A debut health care guide that asserts that physical pain is an epidemic that the medical community doesn’t always appropriately treat.
When Cady, a physician, suffered chronic back pain, she found that other doctors’ recommendations and treatments were less than satisfactory. Eventually, she says, she found relatively simple options that could cure her pain without drugs, injections, or surgery. This transformative experience led her to write this book, aimed at a dual audience of patients and physicians.
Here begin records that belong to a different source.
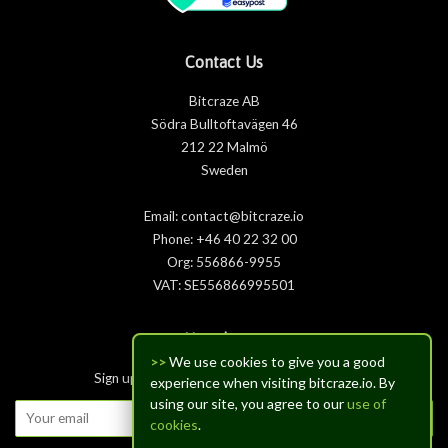
Contact Us
Bitcraze AB
Södra Bulltoftavägen 46
212 22 Malmö
Sweden
Email: contact@bitcraze.io
Phone: +46 40 22 32 00
Org: 556866-9955
VAT: SE556866995501
Newsletter
>>
We use cookies to give you a good
Sign up for the latest news, offers and styles
experience when visiting bitcraze.io. By
using our site, you agree to our
use of
Subscribe
cookies
.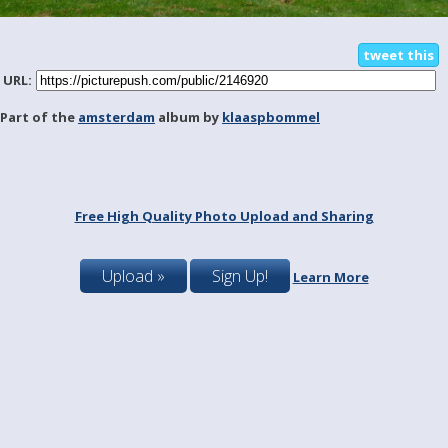
tweet this
URL:
Part of the
amsterdam
album by
klaaspbommel
Free High Quality Photo Upload and Sharing
Upload »
Sign Up!
Learn More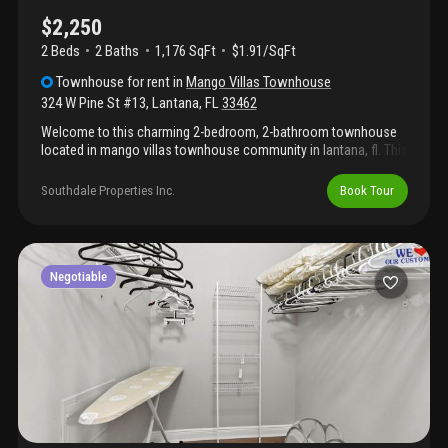
$2,250
2 Beds
2
Baths
1,176 SqFt
$1.91/SqFt
Townhouse
for rent
in
Mango Villas Townhouse
324 W Pine St #13
,
Lantana
,
FL
33462
Welcome to this charming 2-bedroom, 2-bathroom townhouse
located in mango villas townhouse community in lantana, fl. This
single-story residence offers 1, 176 square feet of comfortable
living space, providing an efficient layout for modern living. The
Southdale Properties Inc.
Book Tour
two full bathrooms ensure convenience for residents and
guests alike, while the thoughtfully designed floor plan
maximizes the functionality of this well-proportioned home.
Situated in the established mango villas townhouse community,
this property presents an excellent opportunity for those seeking
Negotiable
a manageable, straightforward living​​‌​​​​‌​​‌‌‌​​‌​​‌‌​‌​​​​‌‌​​‌‌ arrangement.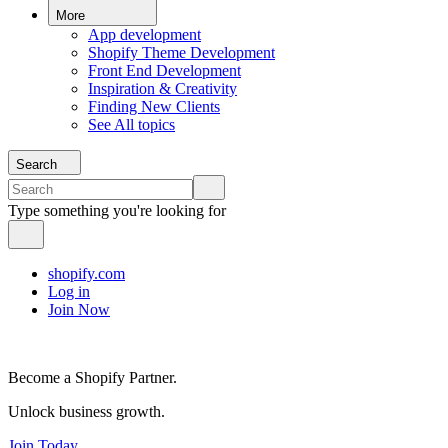
More
App development
Shopify Theme Development
Front End Development
Inspiration & Creativity
Finding New Clients
See All topics
Search
Type something you're looking for
shopify.com
Log in
Join Now
Become a Shopify Partner.
Unlock business growth.
Join Today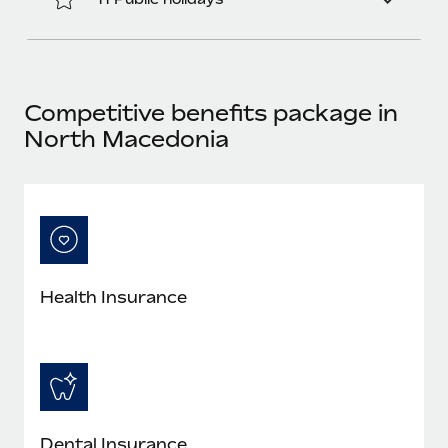
Benefits
Work visas & permits
Manage employee benefits with ease
Changelog
Explore the blog
Competitive benefits package in
North Macedonia
BLOG POSTS
Why owned entities are key to maintaining
EOR compliance
As the global workforce continues to expand in response
to the demands of today’s labor market, the...
Health Insurance
Learn More
What a Workday global payroll implementation
actually looks like
Dental Insurance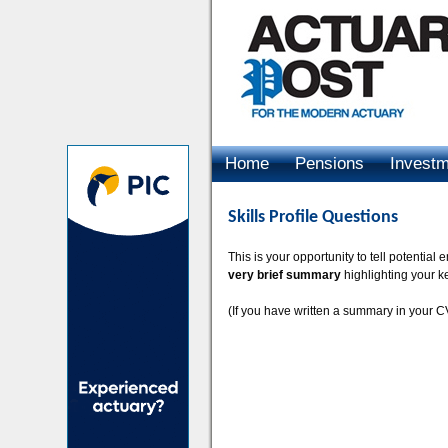
Home
Pensions
Invest
Advertising
Skills Profile Questions
This is your opportunity to tell potentia
very brief summary
highlighting your k
(If you have written a summary in your CV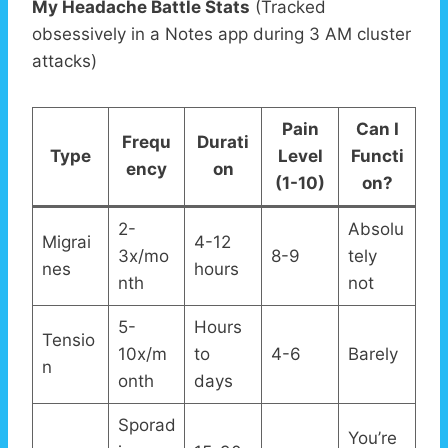
My Headache Battle Stats
(Tracked
obsessively in a Notes app during 3 AM cluster
attacks)
Pain
Can I
Frequ
Durati
Type
Level
Functi
ency
on
(1-10)
on?
2-
Absolu
Migrai
4-12
3x/mo
8-9
tely
nes
hours
nth
not
5-
Hours
Tensio
10x/m
to
4-6
Barely
n
onth
days
Sporad
You’re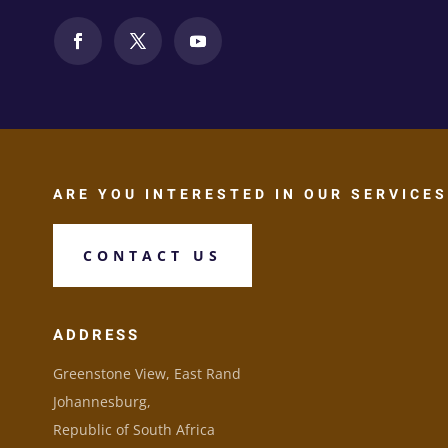
ARE YOU INTERESTED IN OUR SERVICES
CONTACT US
ADDRESS
Greenstone View, East Rand
Johannesburg,
Republic of South Africa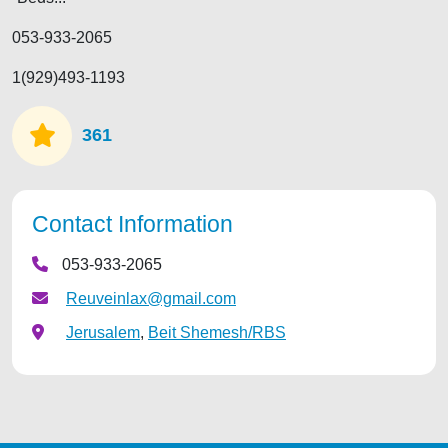
053-933-2065
1(929)493-1193
361
Contact Information
053-933-2065
Reuveinlax@gmail.com
Jerusalem
,
Beit Shemesh/RBS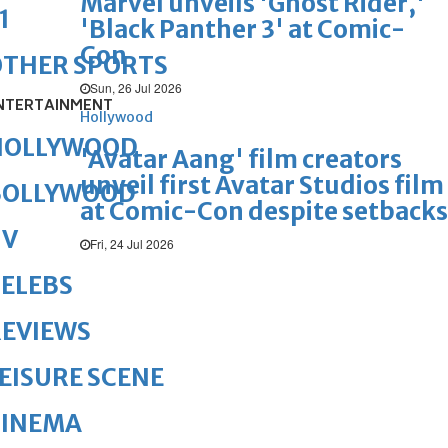
Marvel unveils 'Ghost Rider,'
1
'Black Panther 3' at Comic-
Con
OTHER SPORTS
Sun, 26 Jul 2026
NTERTAINMENT
Hollywood
HOLLYWOOD
'Avatar Aang' film creators
unveil first Avatar Studios film
BOLLYWOOD
at Comic-Con despite setbacks
TV
Fri, 24 Jul 2026
ELEBS
REVIEWS
EISURE SCENE
CINEMA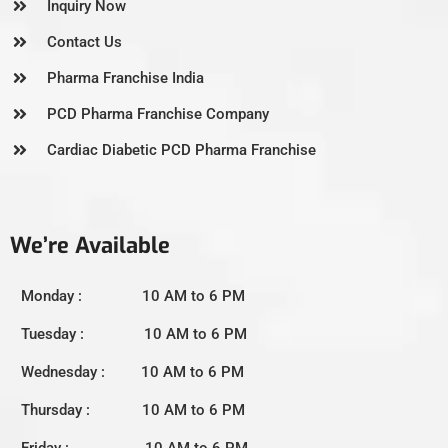
Inquiry Now
Contact Us
Pharma Franchise India
PCD Pharma Franchise Company
Cardiac Diabetic PCD Pharma Franchise
We’re Available
Monday : 10 AM to 6 PM
Tuesday : 10 AM to 6 PM
Wednesday : 10 AM to 6 PM
Thursday : 10 AM to 6 PM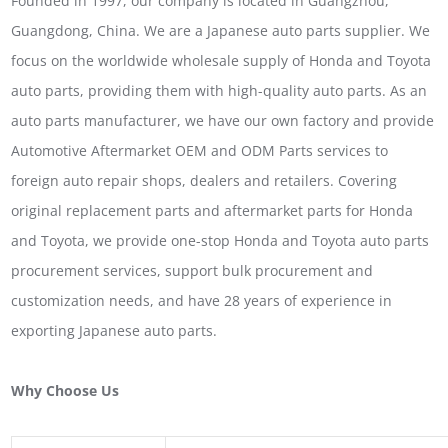
Founded in 1997, our company is located in Guangzhou,
Guangdong, China. We are a Japanese auto parts supplier. We
focus on the worldwide wholesale supply of Honda and Toyota
auto parts, providing them with high-quality auto parts. As an
auto parts manufacturer, we have our own factory and provide
Automotive Aftermarket OEM and ODM Parts services to
foreign auto repair shops, dealers and retailers. Covering
original replacement parts and aftermarket parts for Honda
and Toyota, we provide one-stop Honda and Toyota auto parts
procurement services, support bulk procurement and
customization needs, and have 28 years of experience in
exporting Japanese auto parts.
Why Choose Us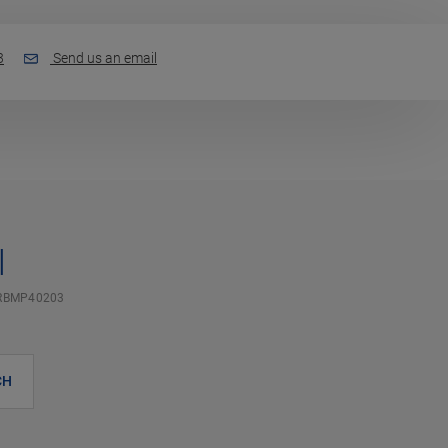
3
Send us an email
l
RBMP40203
CH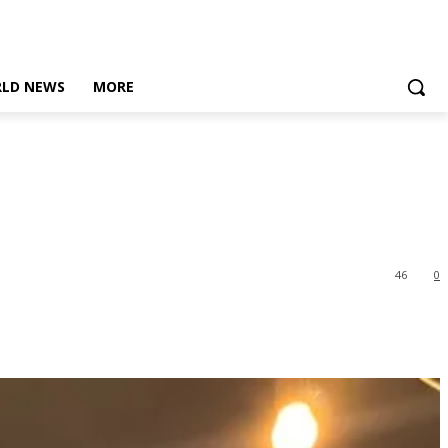
LD NEWS
MORE
46
0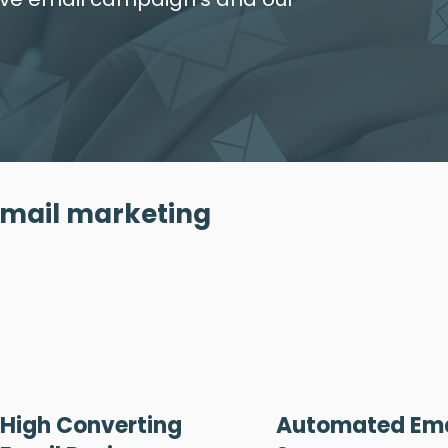
email marketing
High Converting
Automated Ema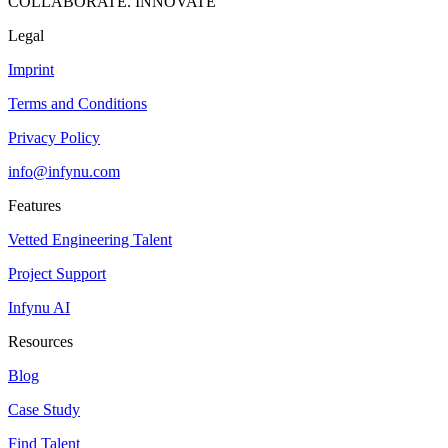
COLLABORATE. INNOVATE
Legal
Imprint
Terms and Conditions
Privacy Policy
info@infynu.com
Features
Vetted Engineering Talent
Project Support
Infynu AI
Resources
Blog
Case Study
Find Talent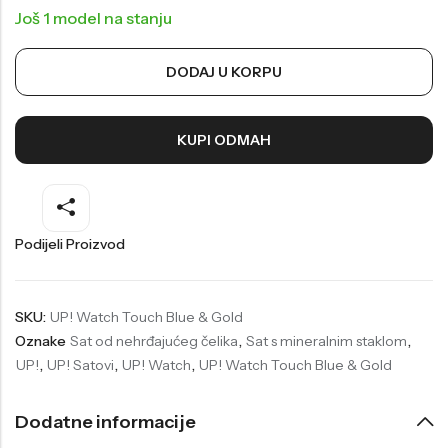
Još 1 model na stanju
Welder
Wesse
Liu-Jo
Daisy Dixon
DODAJ U KORPU
Mini Focus
Missguided
Daniel Klein
Liu-Jo
KUPI ODMAH
Festina
Diesel
UP!
Versus
Podijeli Proizvod
Wesse
Lotus
SKU:
UP! Watch Touch Blue & Gold
Oznake
Sat od nehrđajućeg čelika
,
Sat s mineralnim staklom
,
UP!
,
UP! Satovi
,
UP! Watch
,
UP! Watch Touch Blue & Gold
Dodatne informacije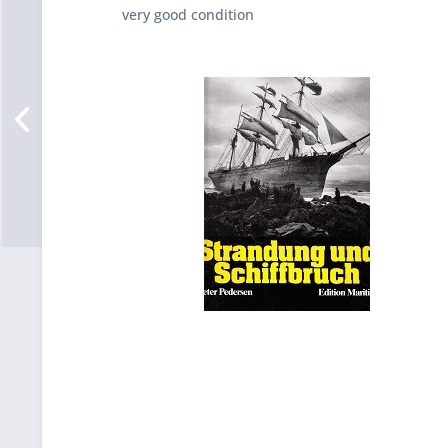
very good condition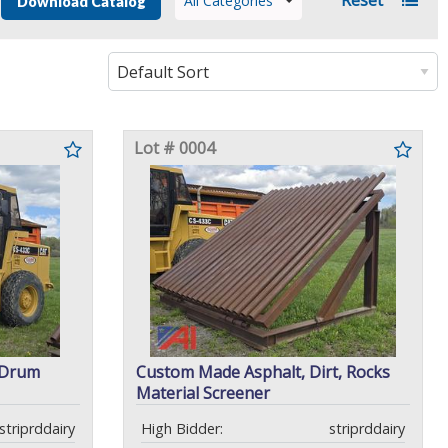
All Categories
Download Catalog
Lot # 0004
 Drum
Custom Made Asphalt, Dirt, Rocks
Material Screener
striprddairy
High Bidder:
striprddairy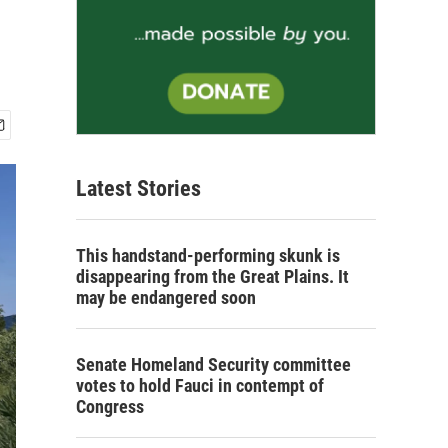
Latest Stories
This handstand-performing skunk is
disappearing from the Great Plains. It
may be endangered soon
Senate Homeland Security committee
votes to hold Fauci in contempt of
Congress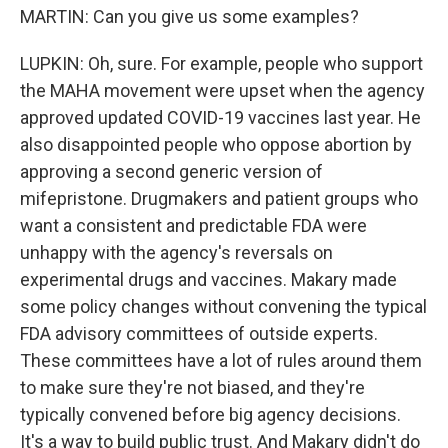
MARTIN: Can you give us some examples?
LUPKIN: Oh, sure. For example, people who support
the MAHA movement were upset when the agency
approved updated COVID-19 vaccines last year. He
also disappointed people who oppose abortion by
approving a second generic version of
mifepristone. Drugmakers and patient groups who
want a consistent and predictable FDA were
unhappy with the agency's reversals on
experimental drugs and vaccines. Makary made
some policy changes without convening the typical
FDA advisory committees of outside experts.
These committees have a lot of rules around them
to make sure they're not biased, and they're
typically convened before big agency decisions.
It's a way to build public trust. And Makary didn't do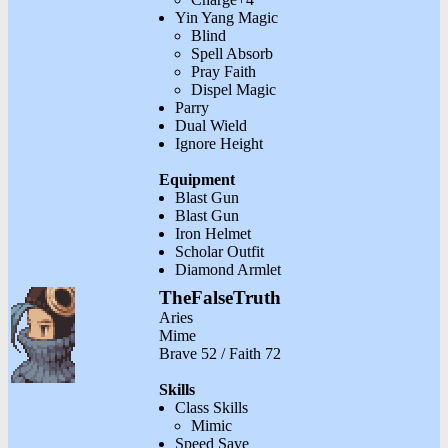
Yin Yang Magic
Blind
Spell Absorb
Pray Faith
Dispel Magic
Parry
Dual Wield
Ignore Height
Equipment
Blast Gun
Blast Gun
Iron Helmet
Scholar Outfit
Diamond Armlet
TheFalseTruth
Aries
Mime
Brave 52 / Faith 72
Skills
Class Skills
Mimic
Speed Save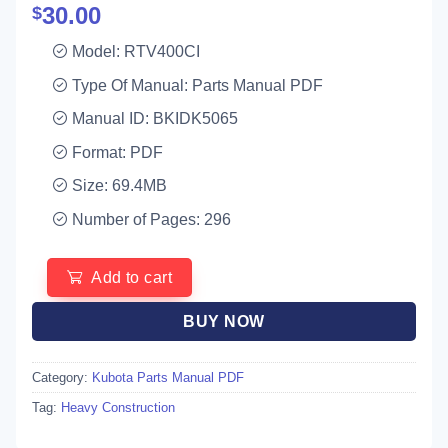
30.00
$
Model: RTV400CI
Type Of Manual: Parts Manual PDF
Manual ID: BKIDK5065
Format: PDF
Size: 69.4MB
Number of Pages: 296
Add to cart
BUY NOW
Category:
Kubota Parts Manual PDF
Tag:
Heavy Construction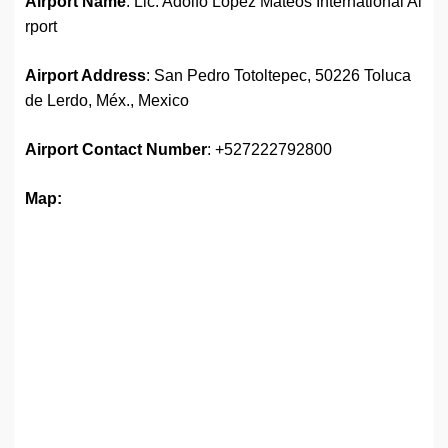
Airport Name
: Lic. Adolfo López Mateos International Ai
rport
Airport Address
: San Pedro Totoltepec, 50226 Toluca
de Lerdo, Méx., Mexico
Airport
Contact Number
: +527222792800
Map: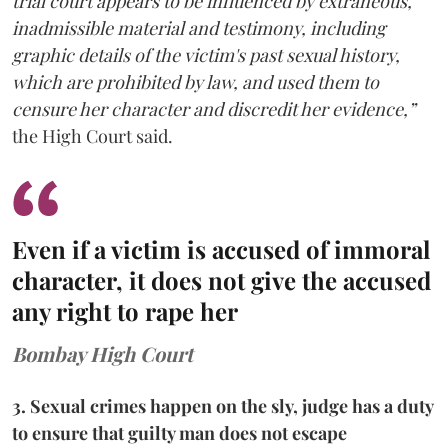
trial court appears to be influenced by extraneous,
inadmissible material and testimony, including
graphic details of the victim's past sexual history,
which are prohibited by law, and used them to
censure her character and discredit her evidence,”
the High Court said.
Even if a victim is accused of immoral
character, it does not give the accused
any right to rape her
Bombay High Court
3. Sexual crimes happen on the sly, judge has a duty
to ensure that guilty man does not escape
She begins by addressing “the pain problem”: 100 million Americans “suffer from some type of chronic pain.” She then exposes what she sees as the shortcomings of an insurance-driven medical system that encourages treatment rather than prevention: “The reality is our society is continuing to deflect the patient’s responsibility for optimizing health from within while physicians have no money incentive to emphasize the importance of self-care.” Cady takes particular aim at opioids, frequently prescribed pain relievers that she says have potential side effects that may have a long-term, detrimental impact on one’s health. Given recent news stories about widespread addiction to prescription pain medicines, this portion of the book is especially relevant and timely. The author also addresses the potentially negative consequences of surgery. Certainly the most intriguing section, though, is “The Rational Solution: The antiPAIN Lifestyle.” In it, Cady lobbies for people to wrest control of their health away from doctors, because “your personal lifestyle or collection of healthy habits, not outside forces or physicians, will dictate the best health for you in the majority of cases.” That said, her own plan isn’t revolutionary, nor does it guarantee freedom from pain; instead, it includes such obvious guidance as “Quit Smoking,” “Drink Water,” and “Optimize Your Nutrition.” Some technical portions of the book, despite the inclusion of a glossary, may be challenging for the average reader, so it’s appropriate that the author suggests that patients give copies to their physicians to read. However, some of these same medical professionals may bristle at the author’s subjective perspective and counsel, despite copious notes.
A scrupulously researched, sometimes-impressive work that offers an impassioned call for self-care and patient empowerment.